:: Exercise ::
Restate all data exactly. No images.

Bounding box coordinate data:
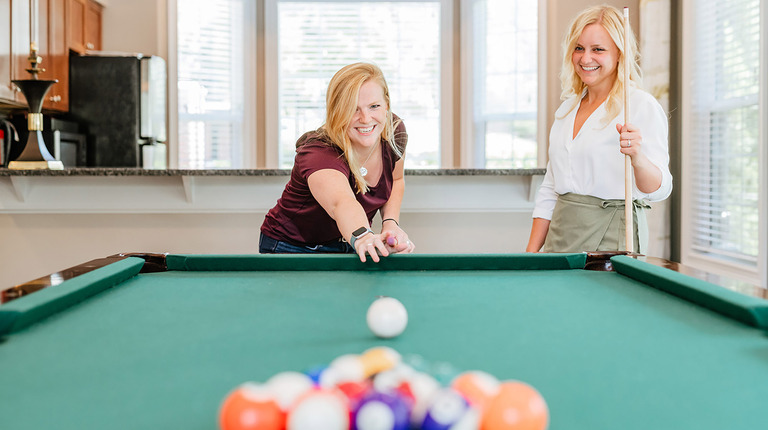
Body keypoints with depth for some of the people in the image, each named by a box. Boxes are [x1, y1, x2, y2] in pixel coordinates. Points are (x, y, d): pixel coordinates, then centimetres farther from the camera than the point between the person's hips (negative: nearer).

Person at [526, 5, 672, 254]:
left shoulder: (642, 106, -8)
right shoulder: (567, 107, 12)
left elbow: (659, 189, -16)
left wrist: (638, 158, -36)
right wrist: (532, 251, 8)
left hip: (610, 241, -6)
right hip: (561, 235, 6)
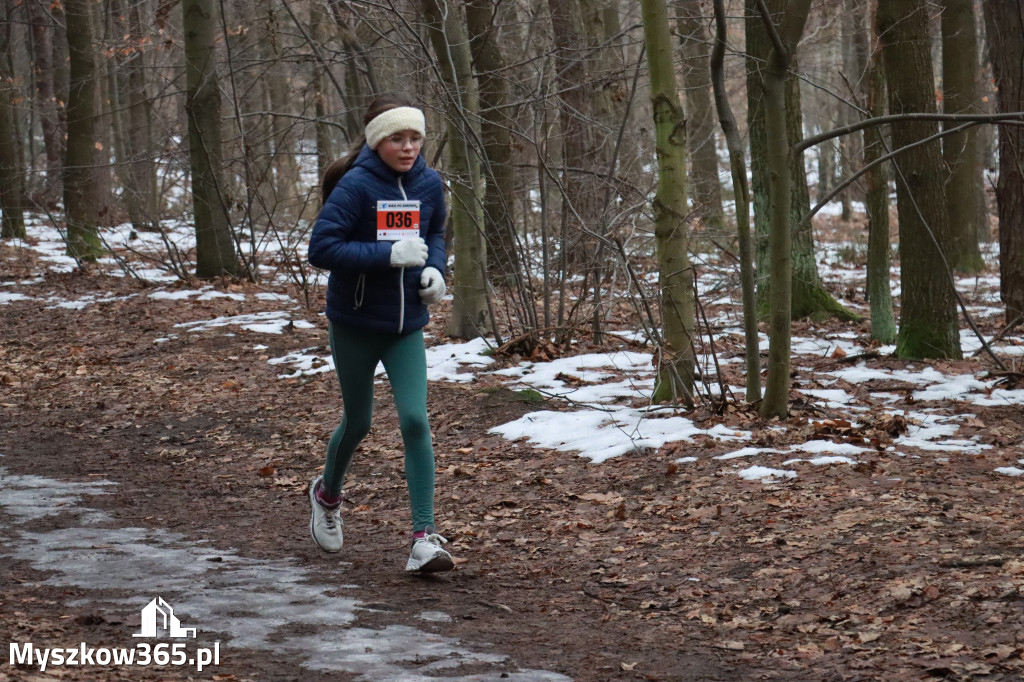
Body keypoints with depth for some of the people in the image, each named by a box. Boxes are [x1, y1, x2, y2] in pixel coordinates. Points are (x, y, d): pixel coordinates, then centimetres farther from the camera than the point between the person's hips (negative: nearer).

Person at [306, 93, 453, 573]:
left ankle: (424, 537, -10)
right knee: (358, 423, 13)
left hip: (406, 326, 3)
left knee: (415, 421, -11)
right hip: (355, 324, -3)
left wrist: (434, 270, -3)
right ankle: (327, 493, 45)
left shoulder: (428, 185, -2)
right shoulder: (355, 185, -17)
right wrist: (389, 254, -27)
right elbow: (321, 249, -22)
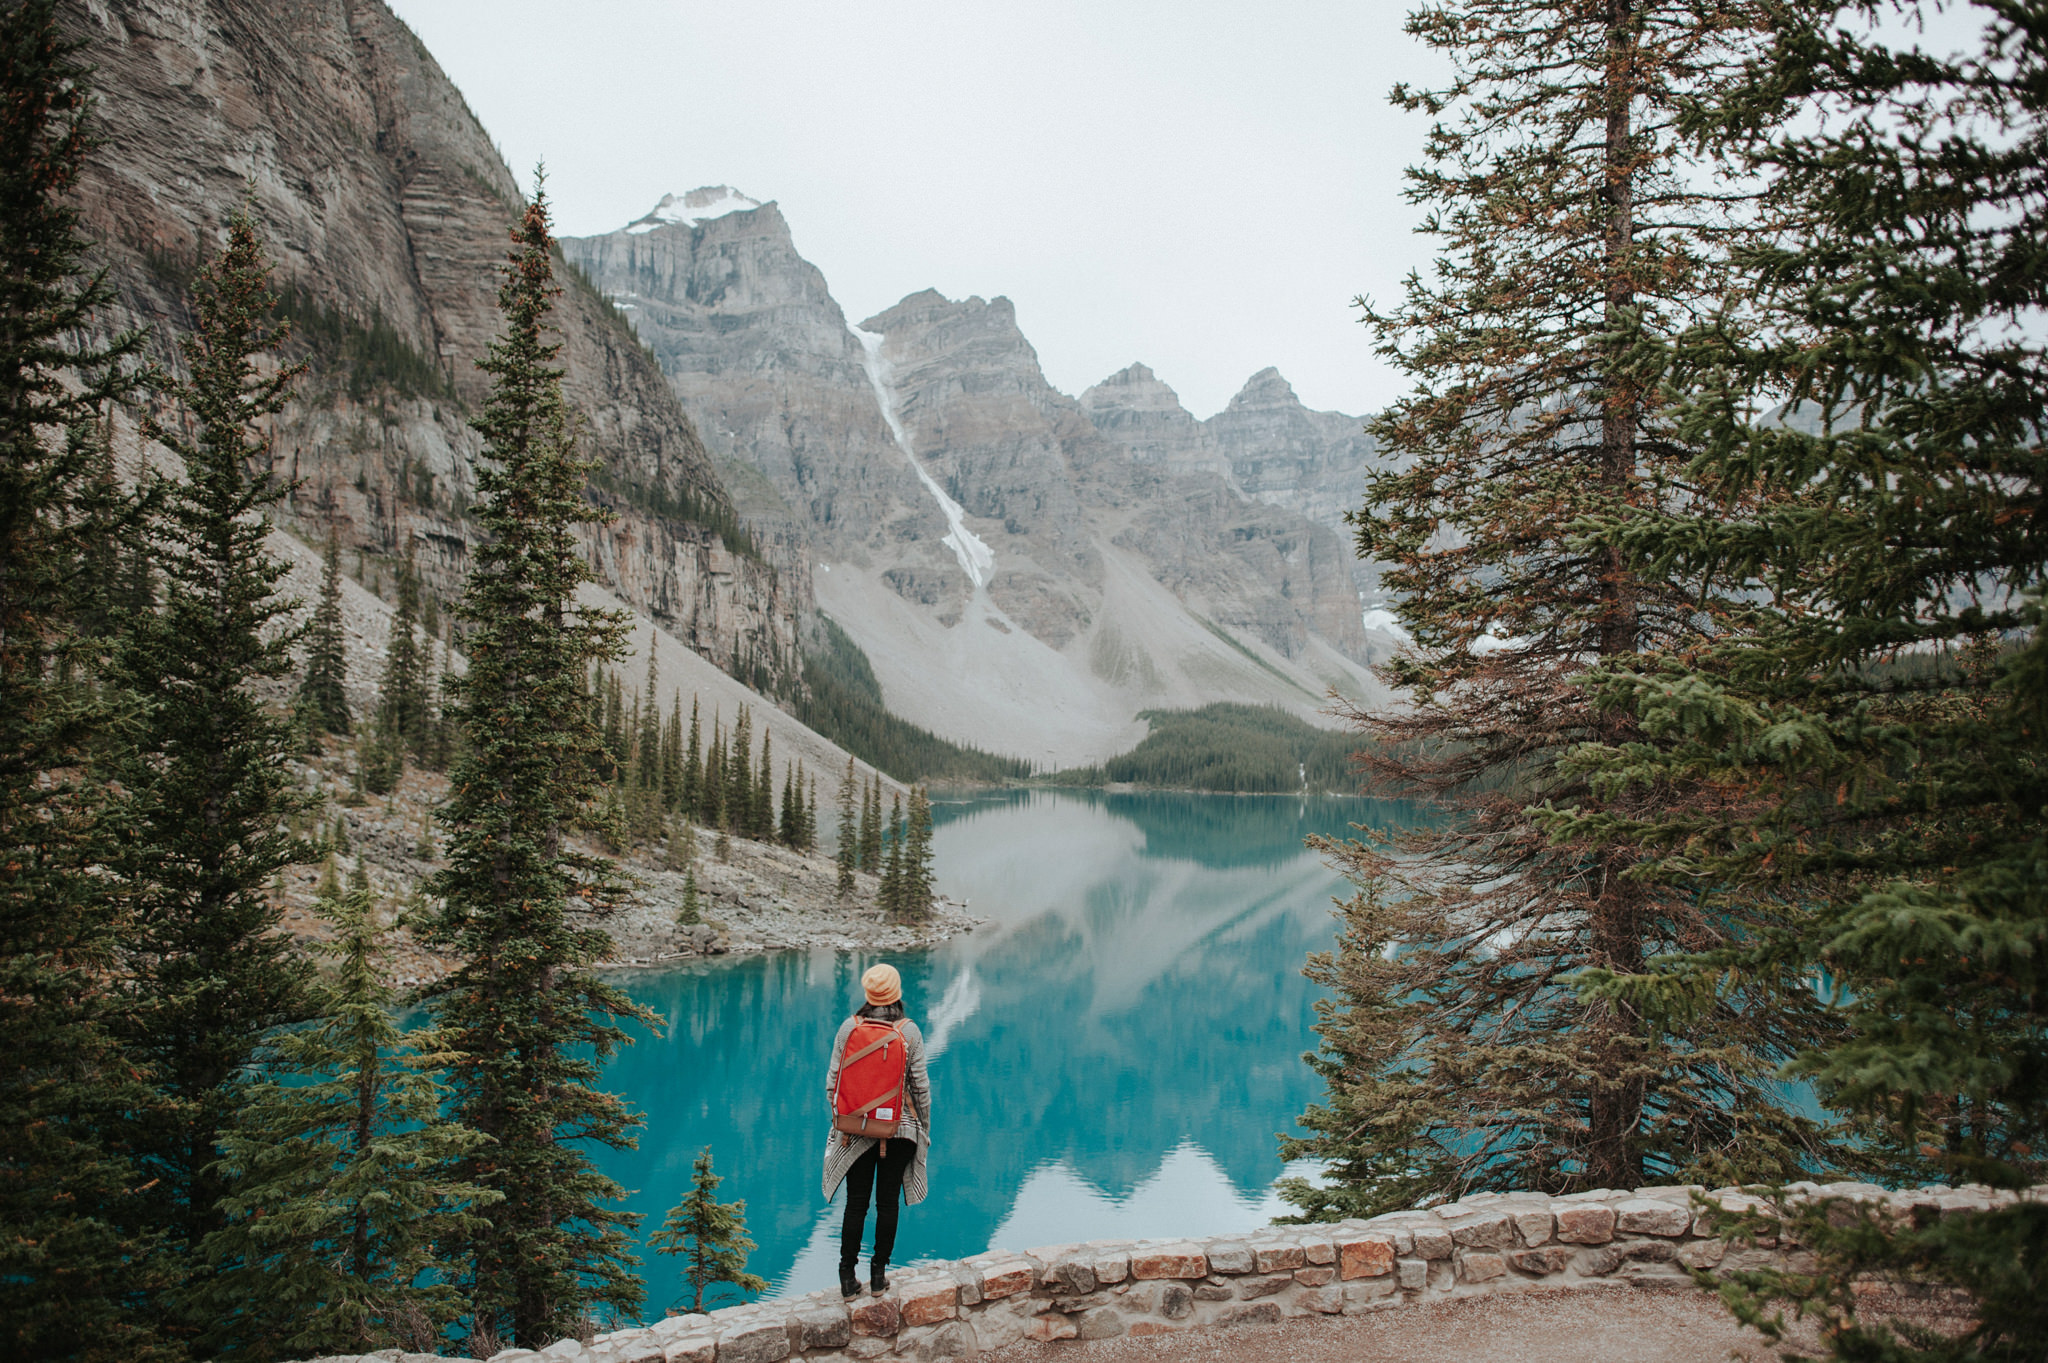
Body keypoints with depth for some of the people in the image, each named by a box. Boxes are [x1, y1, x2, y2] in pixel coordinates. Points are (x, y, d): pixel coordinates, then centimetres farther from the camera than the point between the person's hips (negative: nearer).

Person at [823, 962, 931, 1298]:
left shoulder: (848, 1028, -7)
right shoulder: (909, 1031, -10)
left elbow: (832, 1081, -2)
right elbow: (920, 1085, -6)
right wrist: (925, 1129, 7)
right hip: (899, 1130, -1)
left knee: (856, 1203, 11)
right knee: (888, 1203, 12)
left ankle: (848, 1277, 17)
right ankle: (879, 1274, 20)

:: Output of the task ::
Body keypoints with depth for some of the people in the image, each named by a box. Boxes are [x1, y1, x2, y2] in pixel coordinates. Points are (x, y, d): pixel coordinates, then centimetres farther from the camera than the point between the person's hips (negative: nearer).

Person at [526, 5, 672, 254]:
left shoulder: (642, 106, -8)
right shoulder: (567, 107, 12)
left elbow: (659, 189, -16)
left wrist: (638, 158, -36)
right wrist: (532, 251, 8)
left hip: (610, 241, -6)
right hip: (561, 235, 6)
Body keypoints with depth for some of the people in the image, each named by a box. Boxes are [x1, y1, x2, y2] in pixel coordinates. Points are (x, y, d): pixel coordinates, then centimetres farther from the camera than the point between the person's hips (negative: nearer).

Person at [306, 93, 453, 573]:
left ankle: (424, 537, -10)
right knee: (358, 423, 13)
left hip: (406, 326, 3)
left knee: (415, 421, -11)
right hip: (355, 324, -3)
left wrist: (434, 270, -3)
right ankle: (327, 493, 45)
left shoulder: (428, 185, -2)
right shoulder: (355, 185, -17)
right wrist: (389, 254, -27)
right elbow: (321, 249, -22)
Body keypoints with depth for some of the people in the image, each named by a box. Boxes are [x1, y1, x2, y2] in pixel coordinates. Points are (x, y, d): pixel coordinates, then centimetres farther from the camera than the point between the person's hips (negative: nearer).

Person at [823, 962, 931, 1298]:
left shoulder: (848, 1028, -7)
right shoulder: (909, 1031, -10)
left elbow: (832, 1081, -2)
right elbow: (920, 1085, -6)
right wrist: (925, 1129, 7)
right hip: (899, 1130, -1)
left knee: (856, 1203, 11)
right knee: (888, 1203, 12)
left ankle: (848, 1277, 17)
right ankle: (879, 1274, 20)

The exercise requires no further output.